Mutharika’s attack on mineral ‘traitors’ highlights need for stronger state capacity in mining
President Arthur Peter Mutharika’s denunciation of mineral smugglers as “traitors” is, by the standards of Malawian political rhetoric, unusually pointed.

It came at the swearing-in of Thoko Tembo as the country’s first dedicated minister of mining, a role carved out of what was previously a combined energy-and-mining portfolio.
The severity of the language is worth noting, not because such theft is new, but because acknowledging it so bluntly is.
Malawi’s mining sector has for years been characterised by three related failures: agreements struck on unfavourable terms, enforcement too weak to stop resources leaving the country outside official channels, and a general opacity that has made it difficult to establish who benefits from either.

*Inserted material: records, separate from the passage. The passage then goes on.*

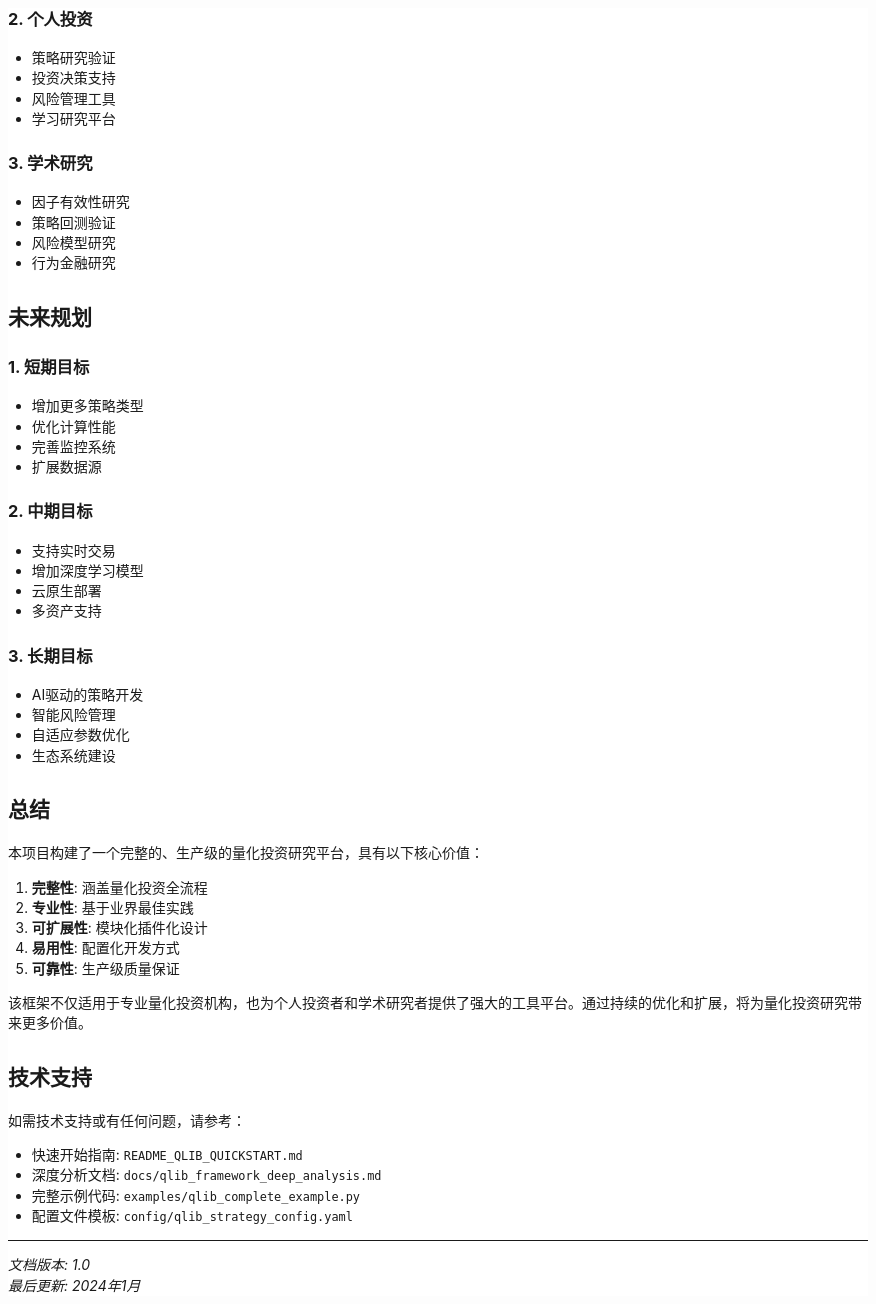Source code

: ### 2. 个人投资
- 策略研究验证
- 投资决策支持
- 风险管理工具
- 学习研究平台

### 3. 学术研究
- 因子有效性研究
- 策略回测验证
- 风险模型研究
- 行为金融研究

## 未来规划

### 1. 短期目标
- 增加更多策略类型
- 优化计算性能
- 完善监控系统
- 扩展数据源

### 2. 中期目标
- 支持实时交易
- 增加深度学习模型
- 云原生部署
- 多资产支持

### 3. 长期目标
- AI驱动的策略开发
- 智能风险管理
- 自适应参数优化
- 生态系统建设

## 总结

本项目构建了一个完整的、生产级的量化投资研究平台，具有以下核心价值：

1. **完整性**: 涵盖量化投资全流程
2. **专业性**: 基于业界最佳实践
3. **可扩展性**: 模块化插件化设计
4. **易用性**: 配置化开发方式
5. **可靠性**: 生产级质量保证

该框架不仅适用于专业量化投资机构，也为个人投资者和学术研究者提供了强大的工具平台。通过持续的优化和扩展，将为量化投资研究带来更多价值。

## 技术支持

如需技术支持或有任何问题，请参考：
- 快速开始指南: `README_QLIB_QUICKSTART.md`
- 深度分析文档: `docs/qlib_framework_deep_analysis.md`
- 完整示例代码: `examples/qlib_complete_example.py`
- 配置文件模板: `config/qlib_strategy_config.yaml`

---

*文档版本: 1.0*  
*最后更新: 2024年1月*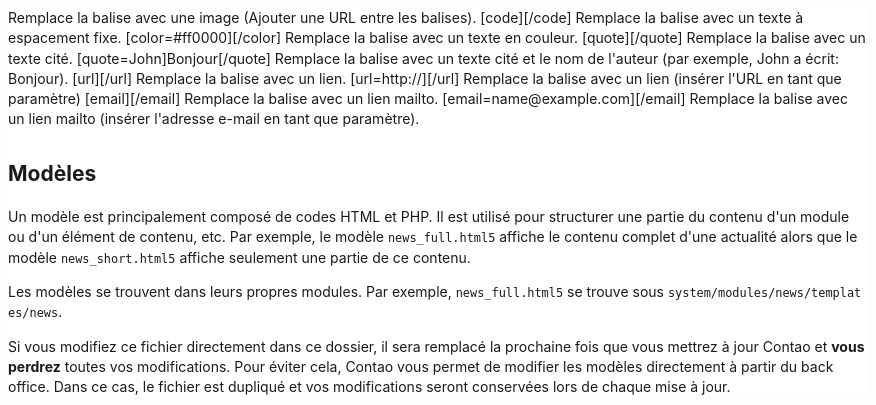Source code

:   <td>Remplace la balise avec une image (Ajouter une URL entre les balises).</td>
</tr>
<tr>
  <td>[code][/code]</td>
  <td>Remplace la balise avec un texte à espacement fixe.</td>
</tr>
<tr>
  <td>[color=#ff0000][/color]</td>
  <td>Remplace la balise avec un texte en couleur.</td>
</tr>
<tr>
  <td>[quote][/quote]</td>
  <td>Remplace la balise avec un texte cité.</td>
</tr>
<tr>
  <td>[quote=John]Bonjour[/quote]</td>
  <td>Remplace la balise avec un texte cité et le nom de l'auteur (par exemple,
  John a écrit: Bonjour).</td>
</tr>
<tr>
  <td>[url][/url]</td>
  <td>Remplace la balise avec un lien.</td>
</tr>
<tr>
  <td>[url=http://][/url]</td>
  <td>Remplace la balise avec un lien (insérer l'URL en tant que paramètre)</td>
</tr>
<tr>
  <td>[email][/email]</td>
  <td>Remplace la balise avec un lien mailto.</td>
</tr>
<tr>
  <td>[email=name@example.com][/email]</td>
  <td>Remplace la balise avec un lien mailto (insérer l'adresse e-mail en tant
  que paramètre).</td>
</tr>
</table>


## Modèles

Un modèle est principalement composé de codes HTML et PHP. Il est utilisé pour 
structurer une partie du contenu d'un module ou d'un élément de contenu, etc.
Par exemple, le modèle `news_full.html5` affiche le contenu complet d'une
actualité alors que le modèle `news_short.html5` affiche seulement une partie
de ce contenu.

Les modèles se trouvent dans leurs propres modules. Par exemple,
`news_full.html5` se trouve sous `system/modules/news/templates/news`.

Si vous modifiez ce fichier directement dans ce dossier, il sera remplacé la
prochaine fois que vous mettrez à jour Contao et **vous perdrez** toutes vos
modifications. Pour éviter cela, Contao vous permet de modifier les modèles
directement à partir du back office. Dans ce cas, le fichier est dupliqué et vos
modifications seront conservées lors de chaque mise à jour.


[1]: https://contao.org/en/extension-list.html
[2]: http://fr.wikipedia.org/wiki/Opt_in
[3]: 04-Managing-content.md#balises-dinsertion
[7]: http://fr.wikipedia.org/wiki/Bbcode
[8]: 03-Managing-pages.md#composants-dun-th%C3%A8me
[9]: http://daringfireball.net/projects/markdown/syntax
[10]: https://michelf.ca/projets/php-markdown/extra/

Mutharika’s insistence that investors are “businesses, not charities” states the obvious, but obviousness has rarely translated into better outcomes.
Poor bargaining power, not poor awareness, has been the recurring problem.
The institutional reshuffle—splitting mining from energy—implicitly concedes that the old structure was not fit for purpose.
Whether the new one fares better will depend less on its existence than on the technical capacity behind it, something previous governments have promised without delivering.
Labelling smugglers as traitors makes for a strong soundbite, but cartels of this kind rarely operate without some form of political cover, which is precisely what makes them durable. Rhetorical condemnation costs little; disrupting entrenched networks costs a great deal more, in political capital as much as administrative effort.
Malawi’s mineral sector is not short of stated ambition. It has, however, a long history of ambition outpacing implementation.
Mutharika’s remarks are a reasonable opening statement. Whether they amount to more than that will be visible only in enforcement data, not in speeches—a distinction his government has yet to prove it appreciates.